Yarn Wars
Local Artist Transforms With Colour
If you have recently wandered around the Mile End or Plateau, you may already be familiar with Heather Utah’s yarn bombs.
Yarn bombs are friendly attacks on lampposts, stop signs and other urban signage. Utah carefully crochets sweater-like fabric around the poles in bright, cheerful colours.
For Utah, because of their handmade and unique nature, yarn bombs often open dialogue among residents of the neighborhood and make the urban landscape more personal. “It’s up to us to transform [the city’s landscape],” she said.
“My favorite place to [yarn bomb] is on no-stopping signs, because I find it such a funny thing that you have to move—you have to keep moving. I find that really intriguing in my own artistic practice,” Utah said.
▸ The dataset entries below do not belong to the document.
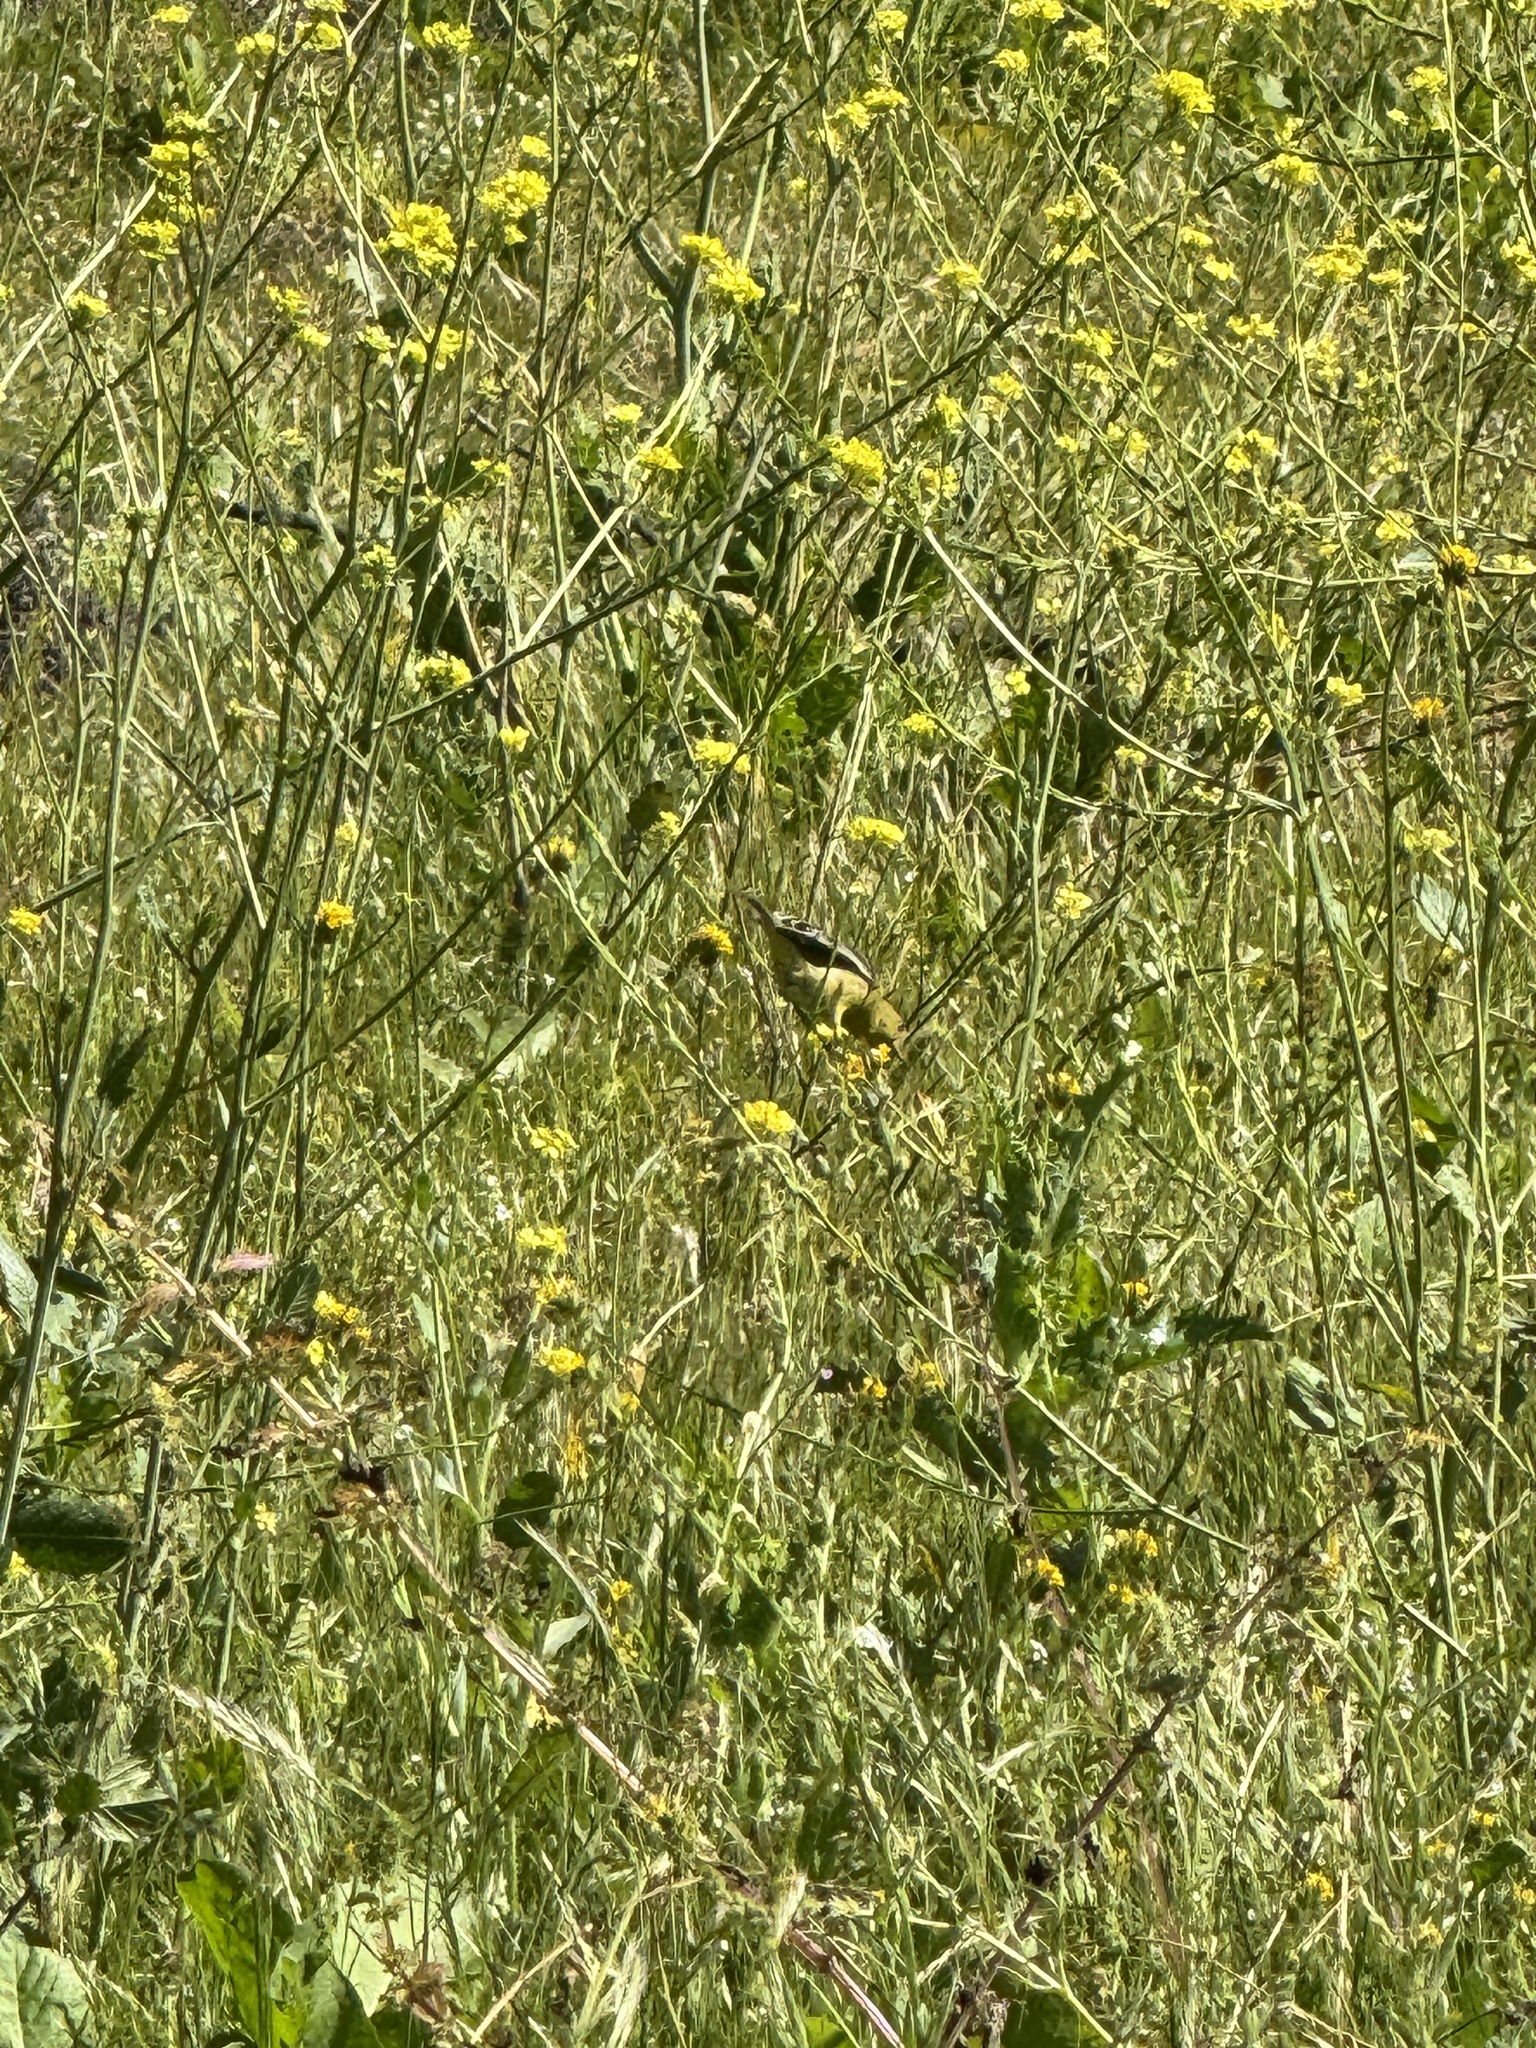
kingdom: Animalia
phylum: Chordata
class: Aves
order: Passeriformes
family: Fringillidae
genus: Spinus
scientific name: Spinus psaltria
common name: Lesser goldfinch
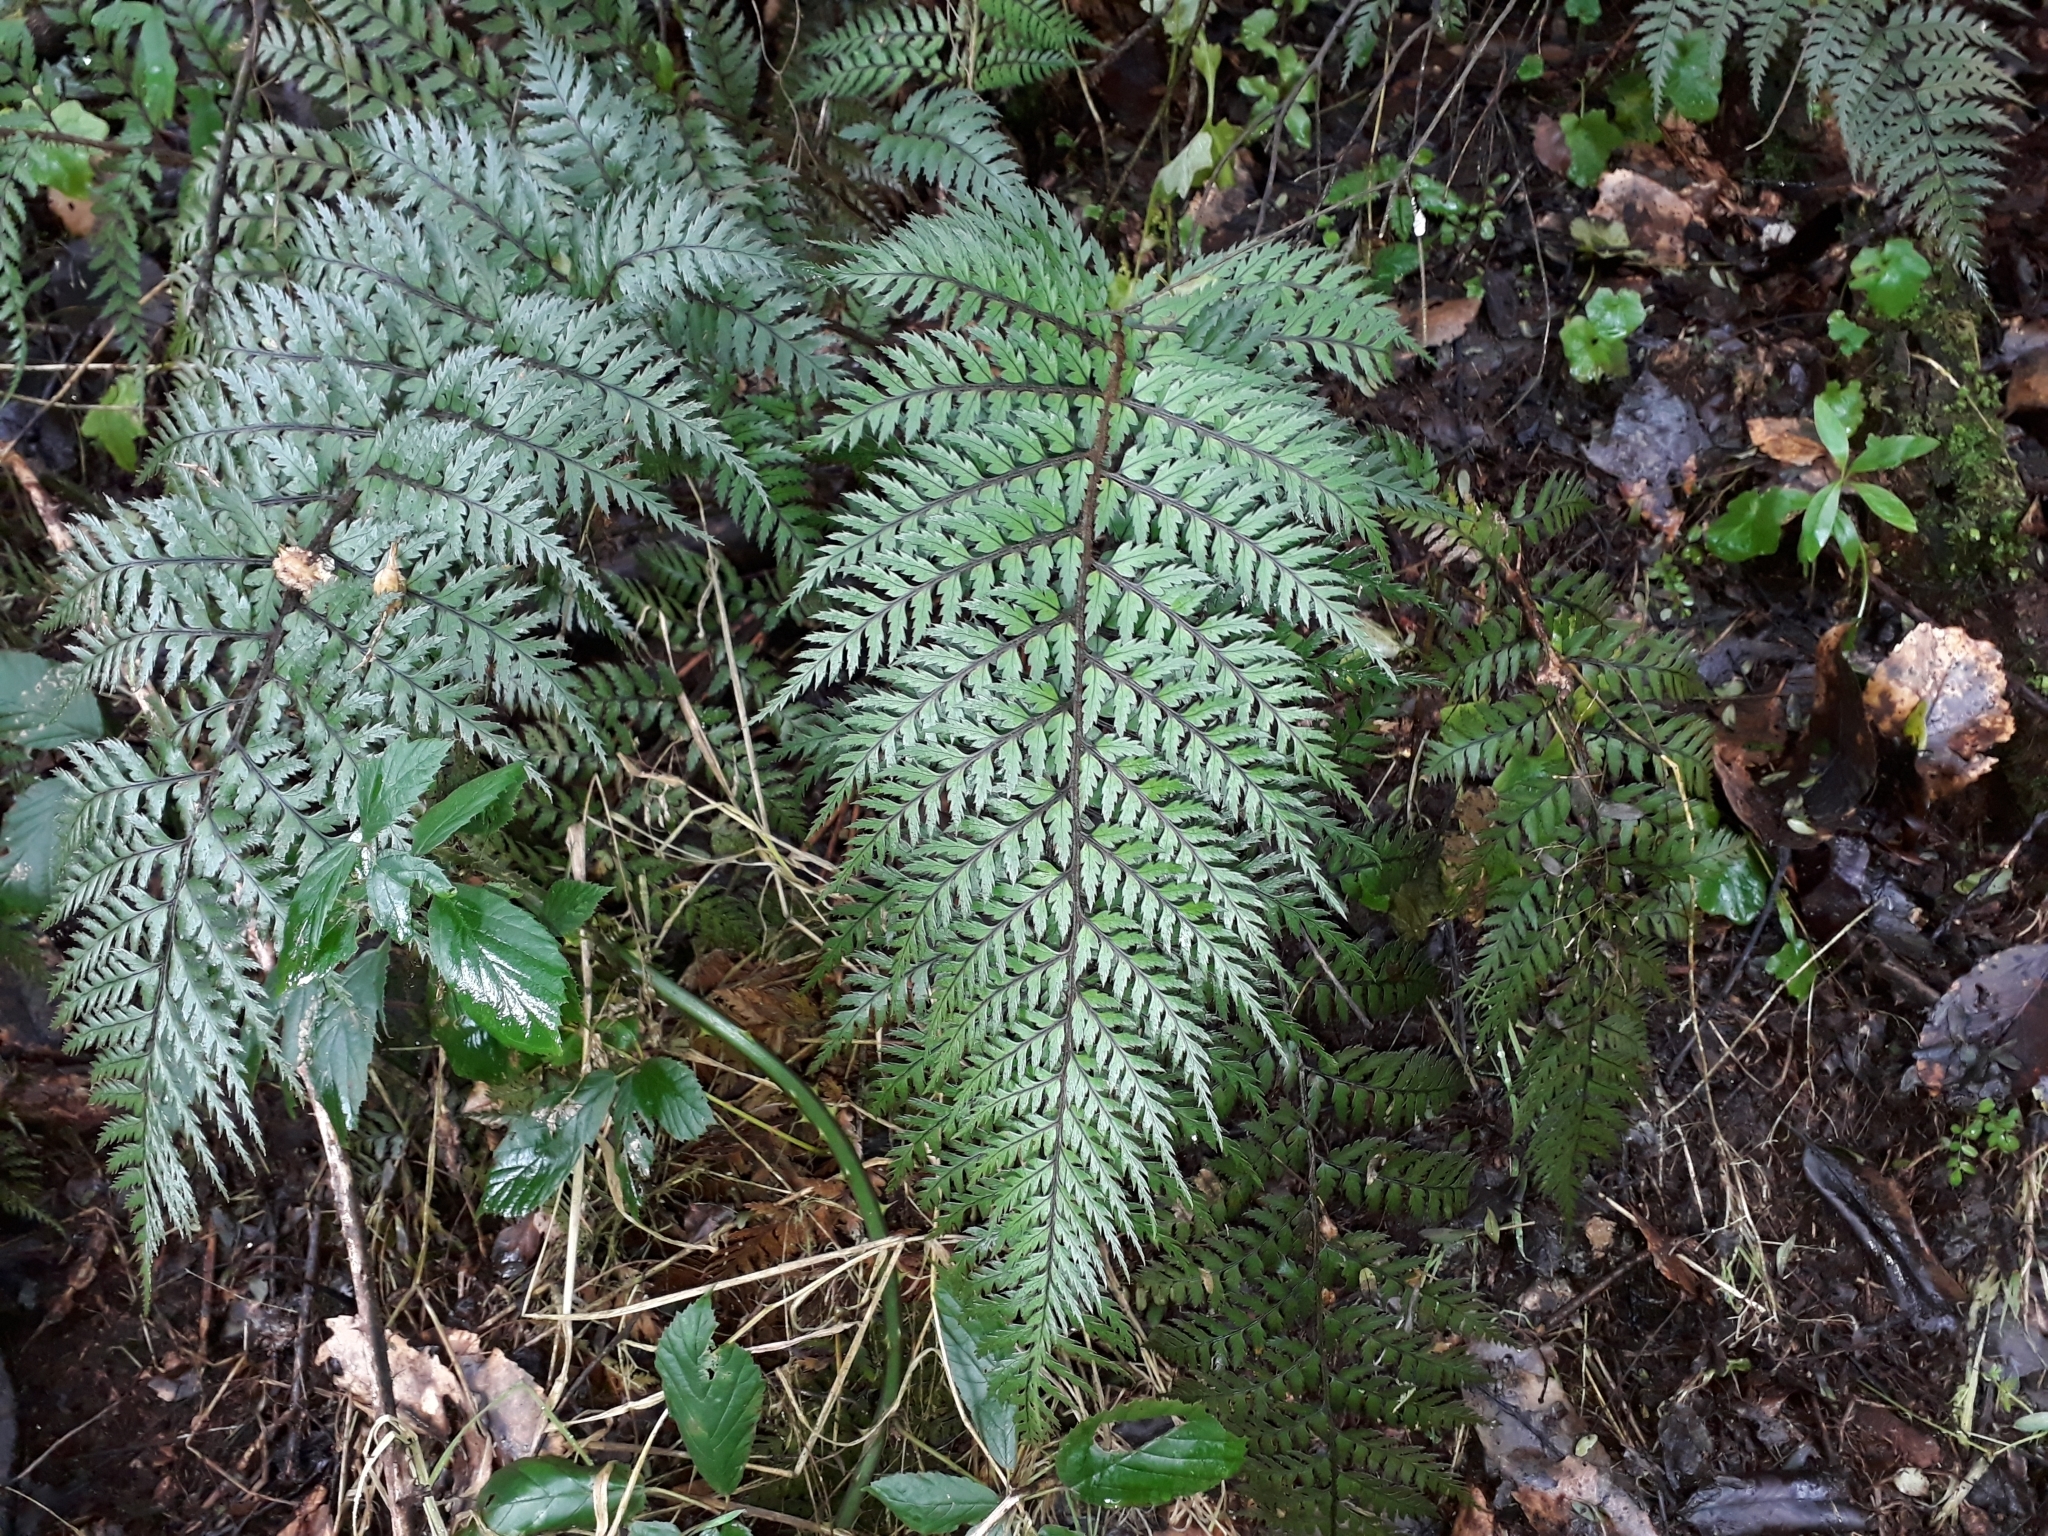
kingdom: Plantae
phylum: Tracheophyta
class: Polypodiopsida
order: Polypodiales
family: Dryopteridaceae
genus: Polystichum
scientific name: Polystichum neozelandicum
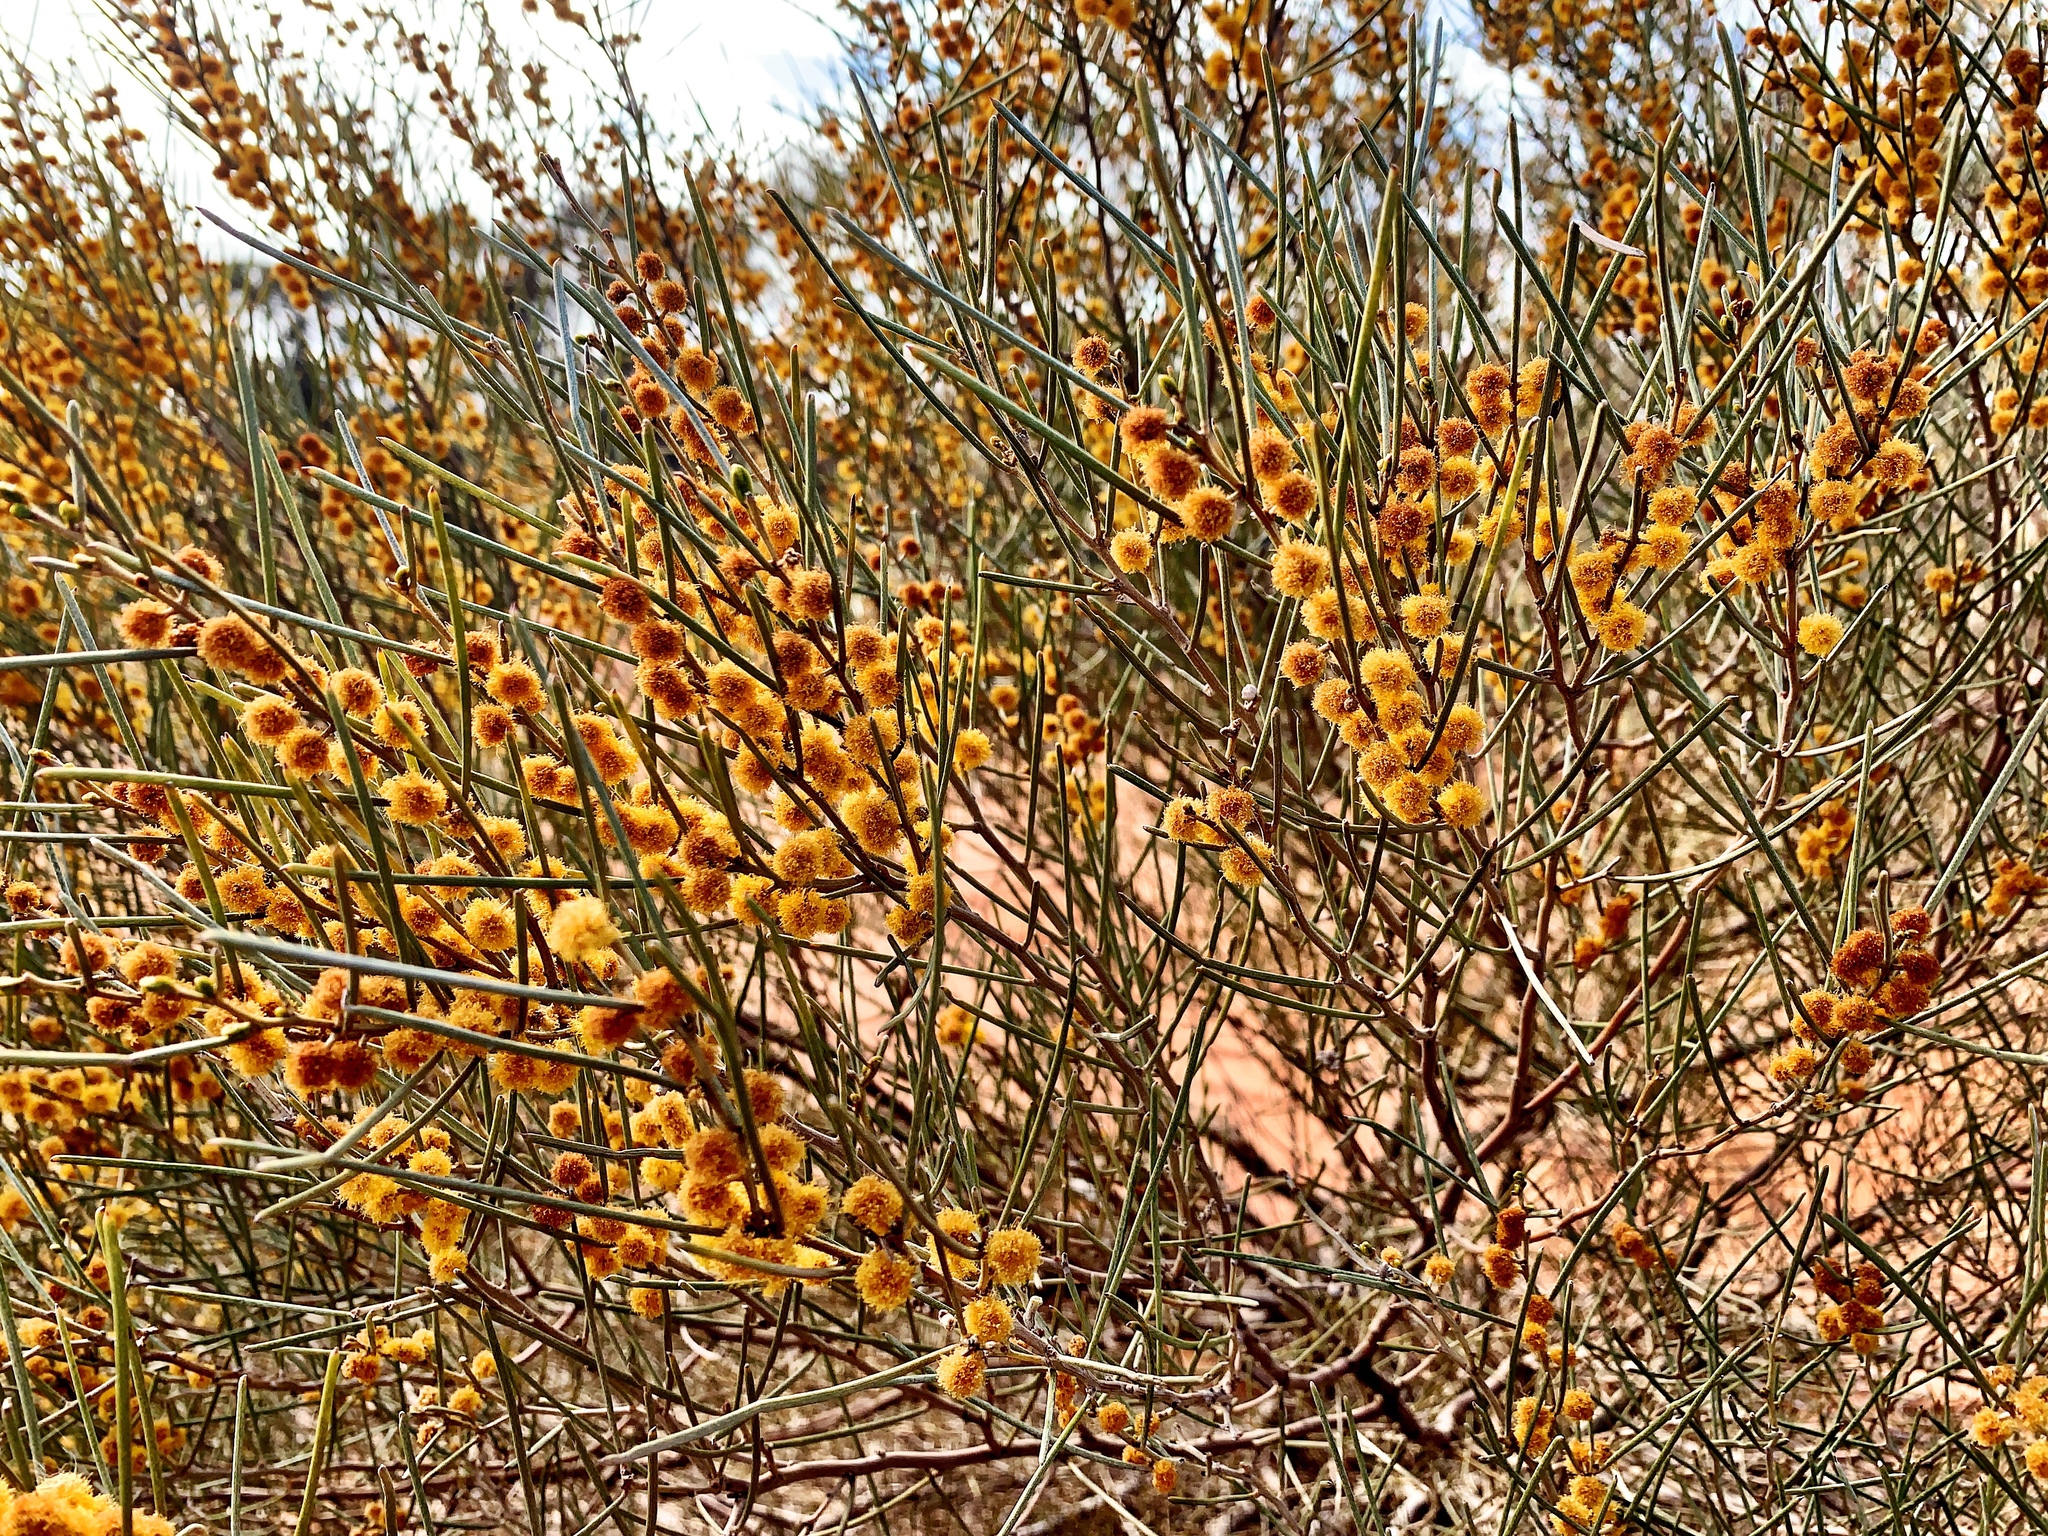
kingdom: Plantae
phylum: Tracheophyta
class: Magnoliopsida
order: Fabales
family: Fabaceae
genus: Acacia
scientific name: Acacia rigens
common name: Nealie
The yarn bombs can last up to a couple of years and survive the Montreal winters without fading in colour. According to Utah, the bombs usually last a while, and if they are taken down, it’s either by the city or by the community.
On Thursday, this Concordia fiber arts student and conceptual artist is launching her ‘zine, a yarn bombing how-to and hosting a vernissage for her new exhibit, Luxation, at gallery Usine 106u.
The ‘zine is sewn by hand, drawn and put together by Utah.
“It is a sort of manifesto,” she said. “Except it’s very much more personal.”
The ‘zine has a call-to-arms tone that, according to the artist, is supposed to inspire people to be proactive and make a difference in their communities.
“I made the ‘zine as a sort of history as to why I yarn bomb, and it’s also a how-to, how people can tag immovable objects in their city to make them more colourful, a little softer, a little bit more surprising,” she said.
Luxation takes a gentler look at generally aggressive and violent items. Composed of crocheted weapons like a giant AK-47 pillow, hand grenades, a morning-star mace, a chainsaw and an axe, Utah uses “a lot of really bright colors so it comes across as really comical. It’s almost like a joke,” she said.
The juxtaposition between metal and yarn—hard and soft, rigid and fluffy—is a motif in Utah’s art. “Life is so uncomfortable and so painful already,” said Utah. “I want to make really comfortable art and stuff that can cause people to be like ‘Ah, I can take a moment and actually enjoy what I’m looking at, so it’s not so loud and abrasive.’
“I just want to do my own thing and let other people know that whatever they can do, they can do it—the possibilities are endless, and you are the only person who can make your own world.”
The vernissage and ‘zine launch is happening Thursday, Oct. 7 at Usine 106u (160 Roy St. E.)